**Görevler**
1. Ay'daki nükleer reaktör haberinde "NASA'nın geçici direktörü" ifadesinden "fırlatılması risklerini değerlendirdi." ifadesine kadar uzanan bölümü hiçbir değişiklik yapmadan yazdırınız.
2. Ay'daki nükleer reaktör haberine göre NASA'nın Ay yüzeyine konuşlandırmayı planladığı reaktörün gücü kaç kilovattır?

**Haber Metni**
- - -

Tarih: 02.09.2025 12:12

Uzmanlara göre, NASA'nın 2030'a kadar Ay'a nükleer reaktör kurma projesi "zorluklarla dolu"

Facebook Twitter Linked-in

ANKARA (AA) - ABD Ulusal Havacılık ve Uzay Dairesi (NASA), 2030'da Ay yüzeyine yerleştirilmek üzere 100 kilovatlık (kW) nükleer reaktör konuşlandırma projesini ağustosta açıkladı. Projenin, uzay rekabetine "stratejik etkisi" merak ediliyor.

Ay merkezli uzay projelerinde ABD yalnız değil. Daha önce Çin ve Rusya, 2030'lu yılların ortalarında Ay yüzeyine bir enerji santrali inşa planını duyurmuştu. NASA'nın projesiyle, ABD'nin, hem enerji altyapısında liderlik hem de jeopolitik nüfuz hedeflediği kaydediliyor.

NASA'nın geçici direktörü Sean Duffy, gazetecilere açıklamasında, Çin ve Rusya'nın bu planına atıfta bulunarak, bu iki ülkenin Ay'da "potansiyel olarak bir yasak bölge" ilan edebileceği uyarısı yaptı.

AA'ya konuşan NASA yetkilileri ile enerji ve uzay sistemleri uzmanları NASA projesinde reaktörün Ay'da nereye konuşlandırılabileceği, projeye yönelik bütçe baskıları ve nükleer maddenin uzaya fırlatılması risklerini değerlendirdi.

Uzmanlar, Ay'a bir nükleer reaktör kurulması projesini hem "iddialı" hem de teknik ve güvenlik açıdan "zorluklarla dolu" bulurken, NASA projesinin "stratejik aciliyet" duygusu gerektireceğine inanıyor.

- - -

**Satırlar**
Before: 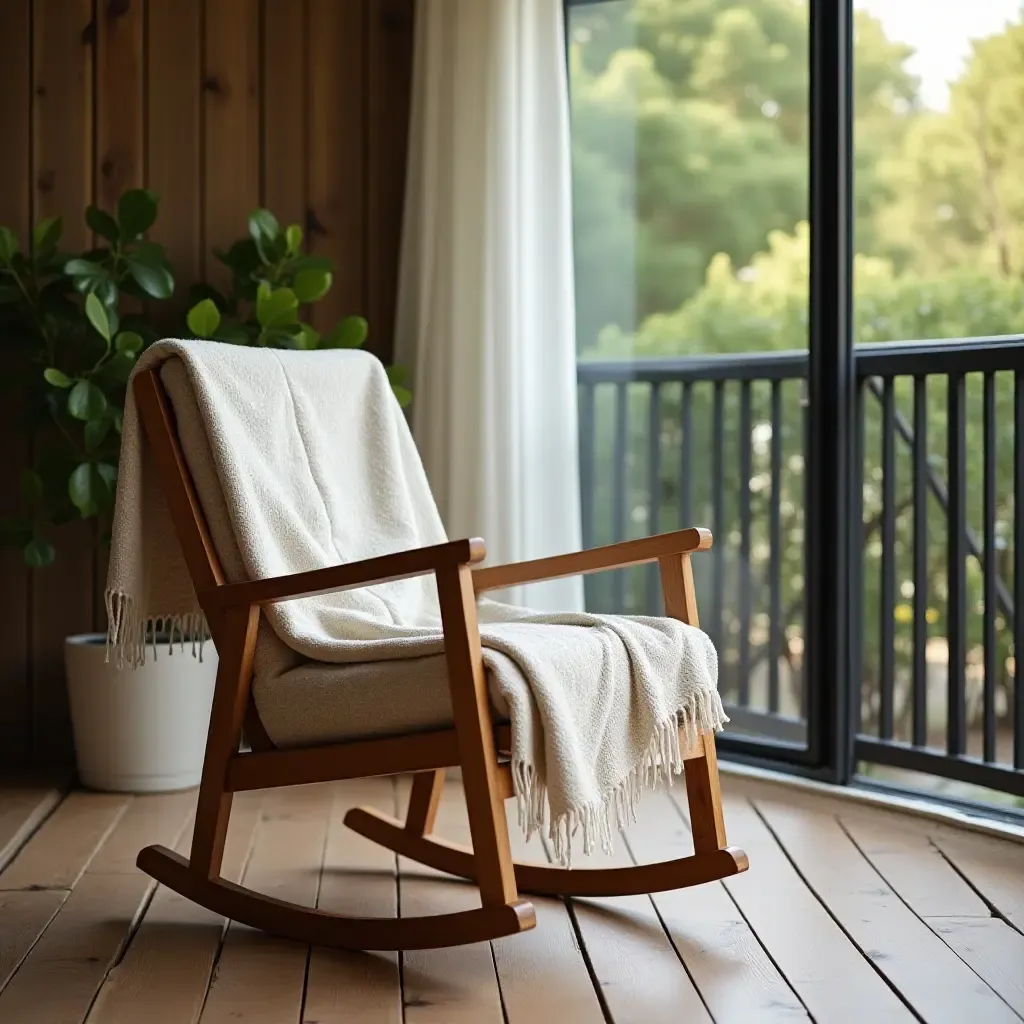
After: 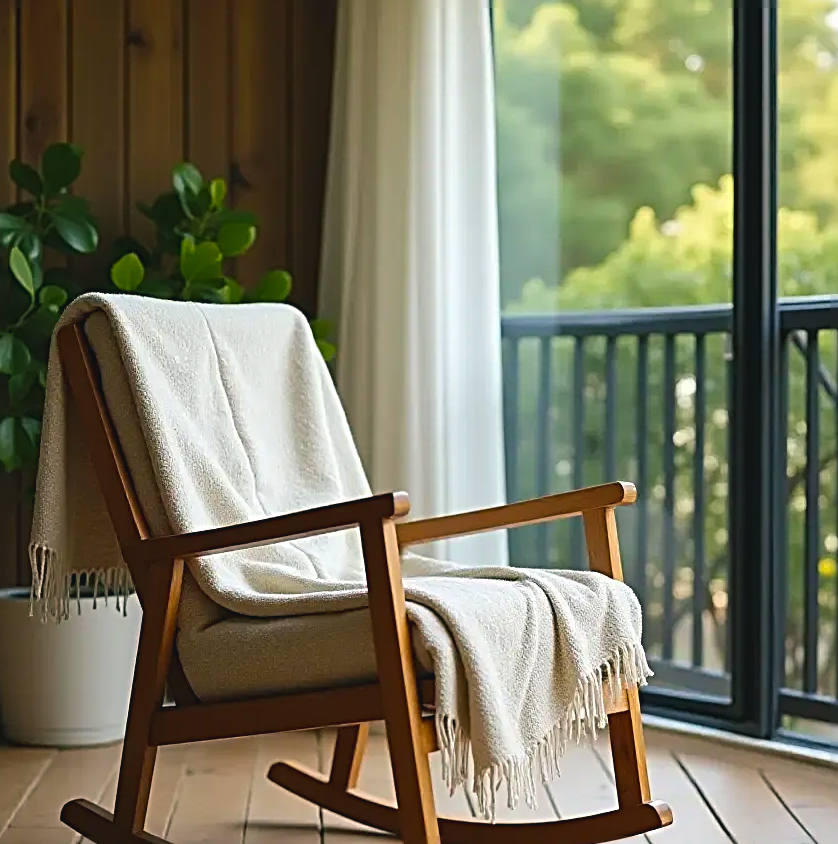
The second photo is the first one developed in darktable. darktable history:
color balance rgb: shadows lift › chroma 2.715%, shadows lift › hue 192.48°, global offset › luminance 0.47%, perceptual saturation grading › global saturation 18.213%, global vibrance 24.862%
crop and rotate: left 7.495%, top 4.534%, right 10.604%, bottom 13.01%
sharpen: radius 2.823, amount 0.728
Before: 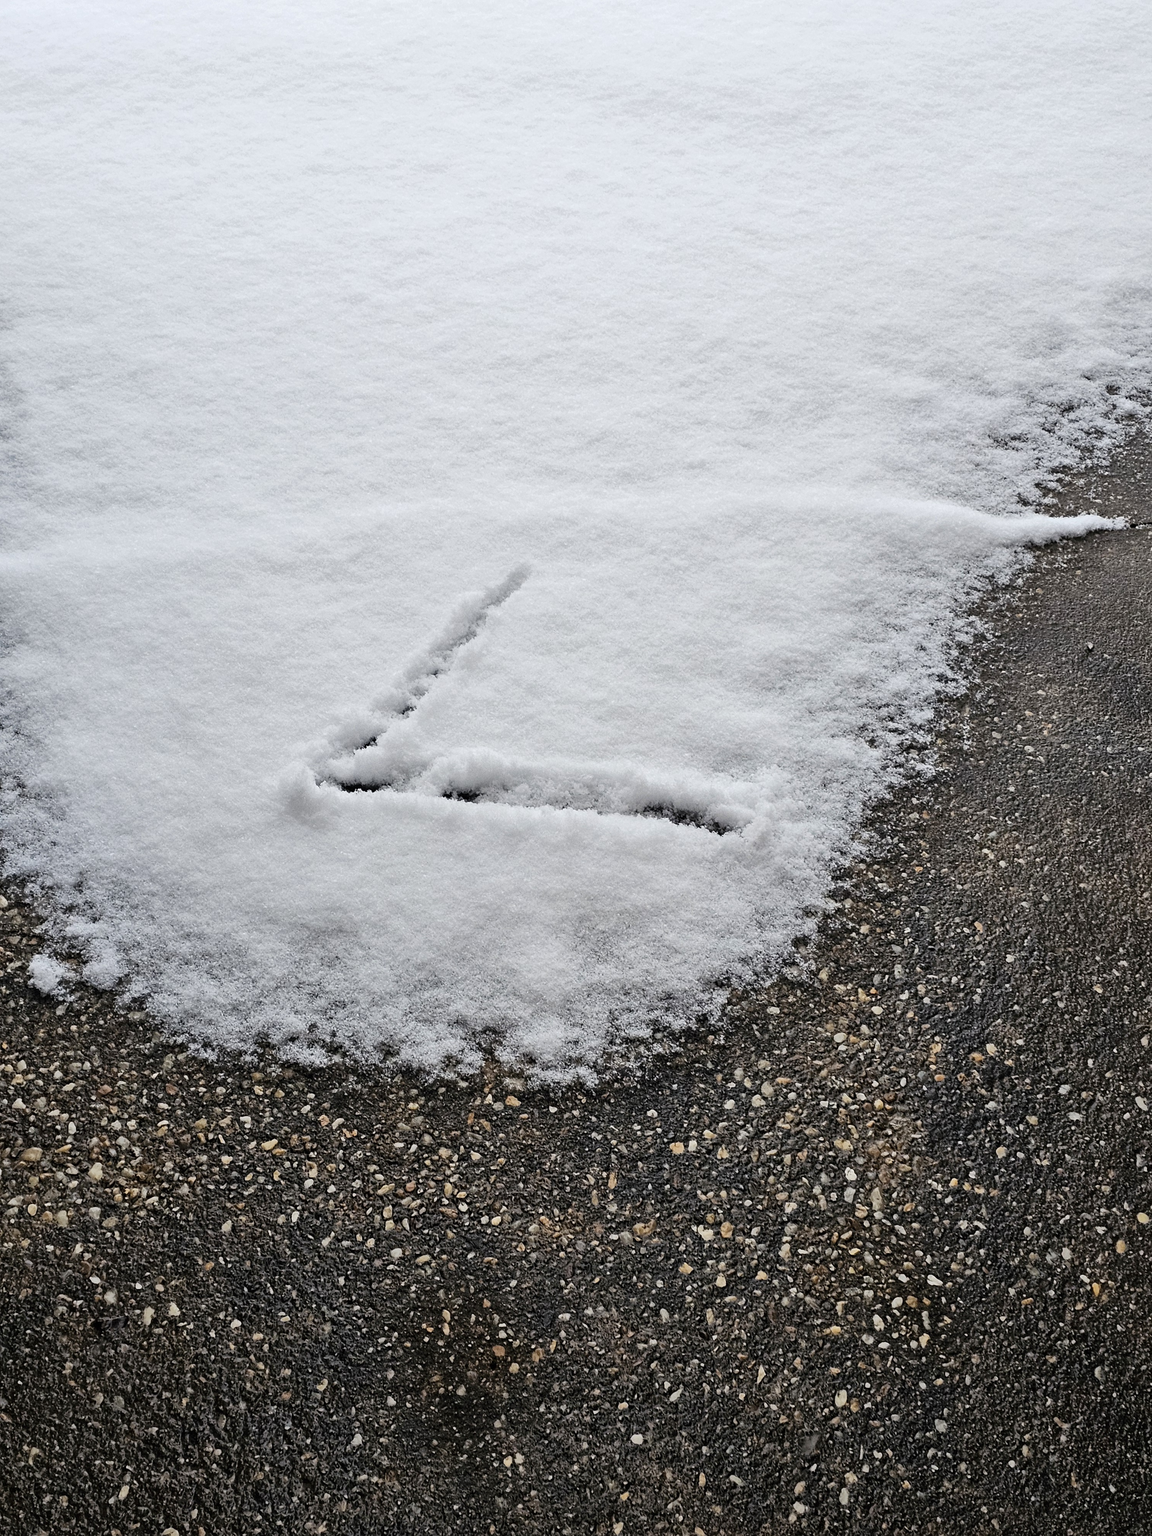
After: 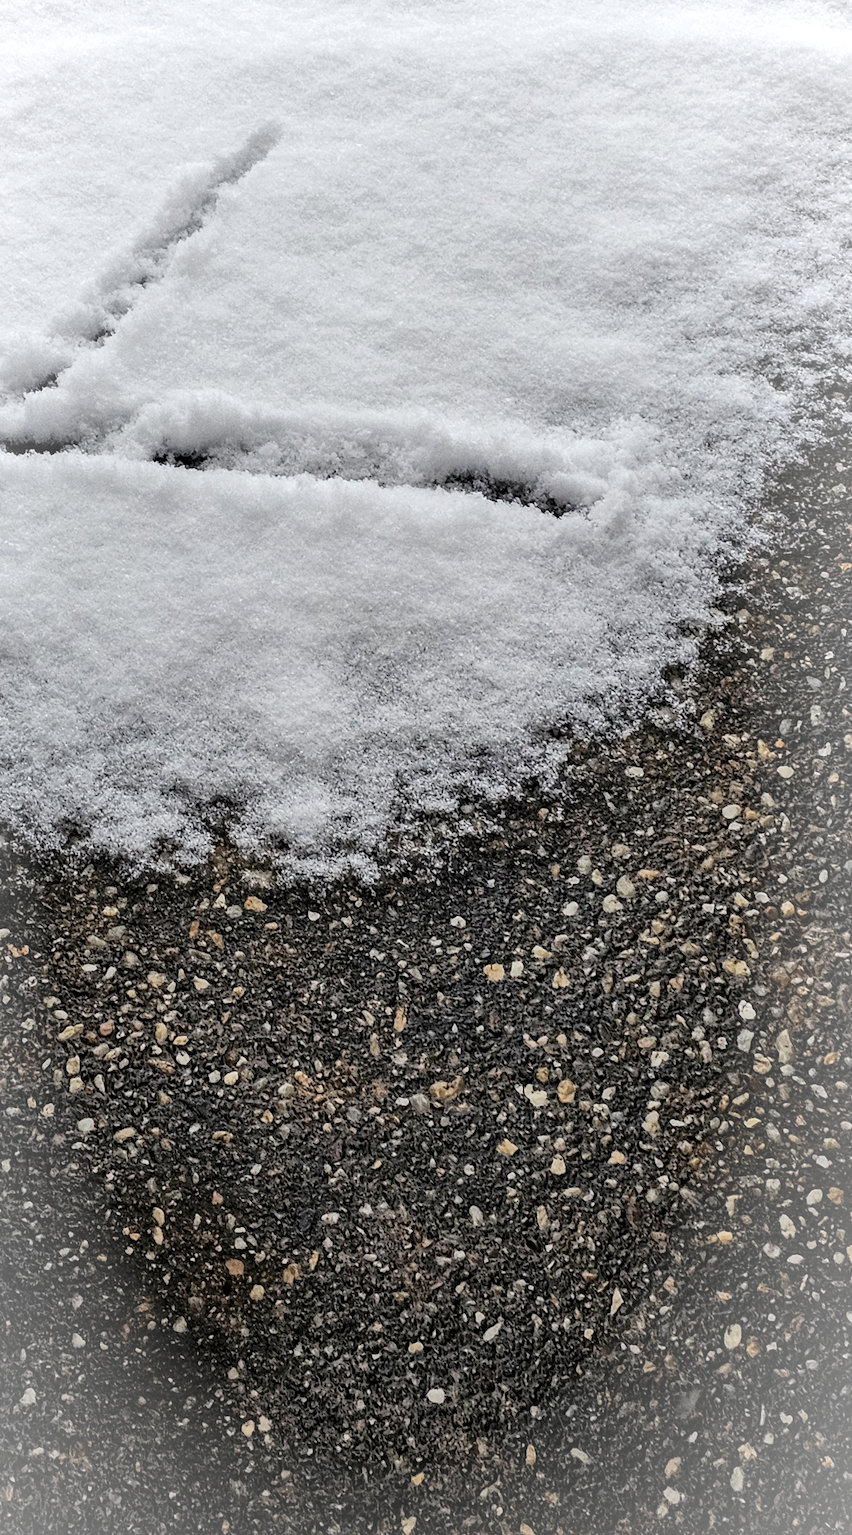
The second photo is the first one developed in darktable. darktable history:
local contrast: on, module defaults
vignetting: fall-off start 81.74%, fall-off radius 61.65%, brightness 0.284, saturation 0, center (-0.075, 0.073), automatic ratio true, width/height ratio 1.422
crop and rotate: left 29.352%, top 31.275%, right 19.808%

- - -

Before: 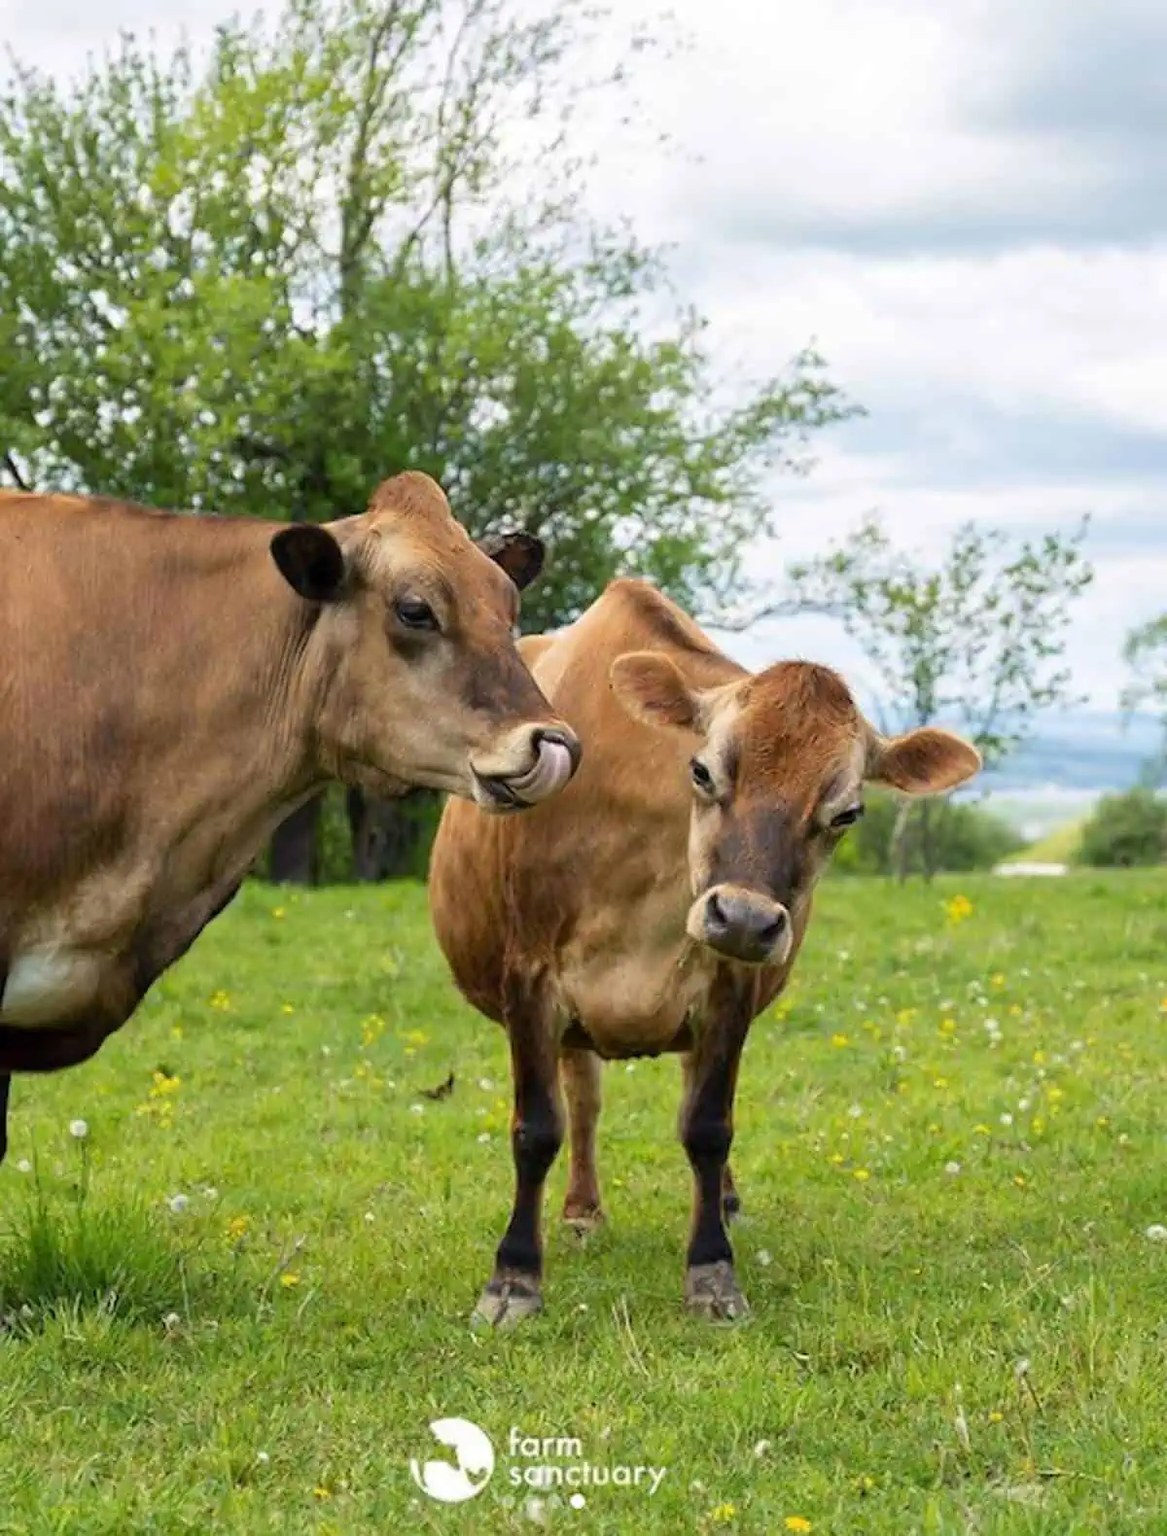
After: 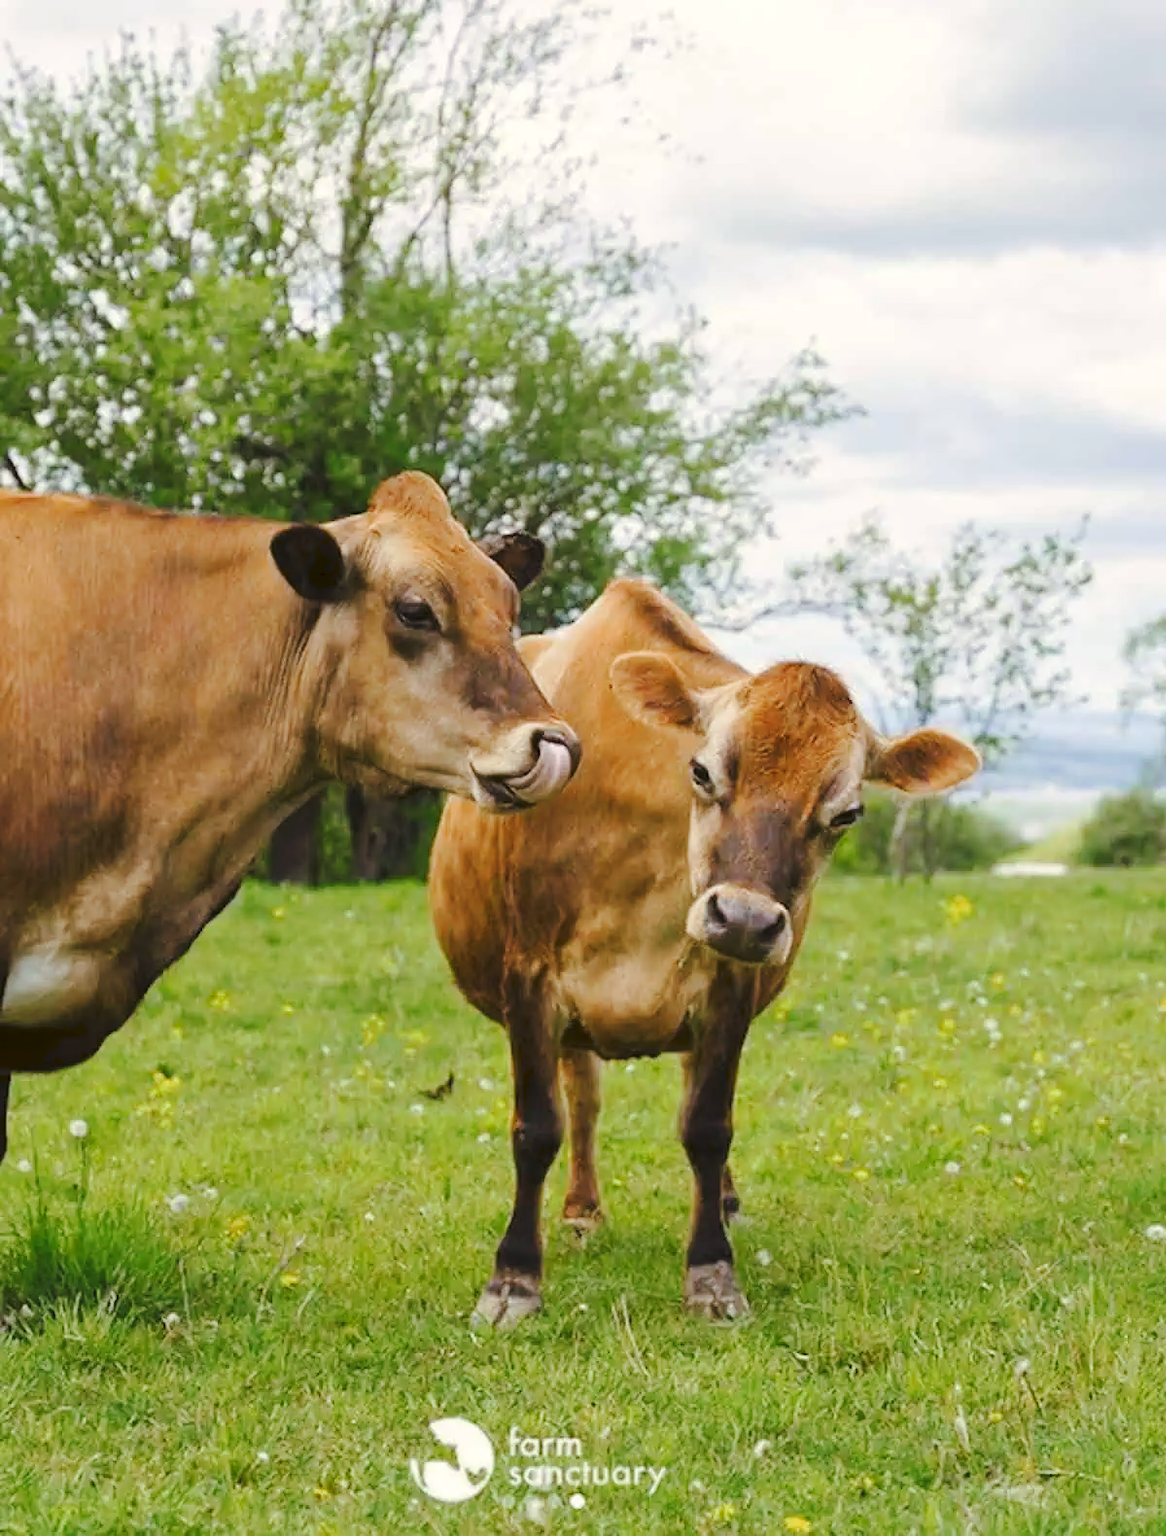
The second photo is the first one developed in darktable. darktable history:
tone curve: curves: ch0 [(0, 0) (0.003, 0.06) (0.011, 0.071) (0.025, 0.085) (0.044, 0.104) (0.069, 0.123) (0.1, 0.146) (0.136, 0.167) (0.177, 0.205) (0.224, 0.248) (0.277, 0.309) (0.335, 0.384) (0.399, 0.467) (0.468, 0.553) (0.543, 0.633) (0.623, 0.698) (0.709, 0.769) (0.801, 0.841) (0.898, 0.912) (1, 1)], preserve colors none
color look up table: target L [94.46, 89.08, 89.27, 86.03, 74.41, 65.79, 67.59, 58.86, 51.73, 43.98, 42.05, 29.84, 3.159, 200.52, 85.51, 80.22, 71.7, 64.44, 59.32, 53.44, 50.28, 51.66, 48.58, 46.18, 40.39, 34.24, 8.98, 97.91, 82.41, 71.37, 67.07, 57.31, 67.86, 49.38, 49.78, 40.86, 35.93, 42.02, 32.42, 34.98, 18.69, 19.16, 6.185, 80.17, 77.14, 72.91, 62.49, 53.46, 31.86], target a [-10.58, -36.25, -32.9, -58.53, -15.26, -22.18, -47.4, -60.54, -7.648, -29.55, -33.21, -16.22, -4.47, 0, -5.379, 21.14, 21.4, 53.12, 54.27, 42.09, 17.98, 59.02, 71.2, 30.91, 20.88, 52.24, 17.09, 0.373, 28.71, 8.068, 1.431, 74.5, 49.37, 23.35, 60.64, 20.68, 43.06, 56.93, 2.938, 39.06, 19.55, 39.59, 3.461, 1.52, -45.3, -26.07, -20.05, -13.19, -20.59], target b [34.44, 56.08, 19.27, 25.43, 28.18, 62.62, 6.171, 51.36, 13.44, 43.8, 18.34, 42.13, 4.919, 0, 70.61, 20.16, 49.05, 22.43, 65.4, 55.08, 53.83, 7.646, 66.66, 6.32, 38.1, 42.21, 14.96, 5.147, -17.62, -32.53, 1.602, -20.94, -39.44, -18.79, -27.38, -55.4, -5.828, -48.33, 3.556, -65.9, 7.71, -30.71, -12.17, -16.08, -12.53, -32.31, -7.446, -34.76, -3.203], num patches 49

- - -

**Yanıtlar**
1.
NASA'nın geçici direktörü Sean Duffy, gazetecilere açıklamasında, Çin ve Rusya'nın bu planına atıfta bulunarak, bu iki ülkenin Ay'da "potansiyel olarak bir yasak bölge" ilan edebileceği uyarısı yaptı.

AA'ya konuşan NASA yetkilileri ile enerji ve uzay sistemleri uzmanları NASA projesinde reaktörün Ay'da nereye konuşlandırılabileceği, projeye yönelik bütçe baskıları ve nükleer maddenin uzaya fırlatılması risklerini değerlendirdi.

2. 100 kilovat (kW).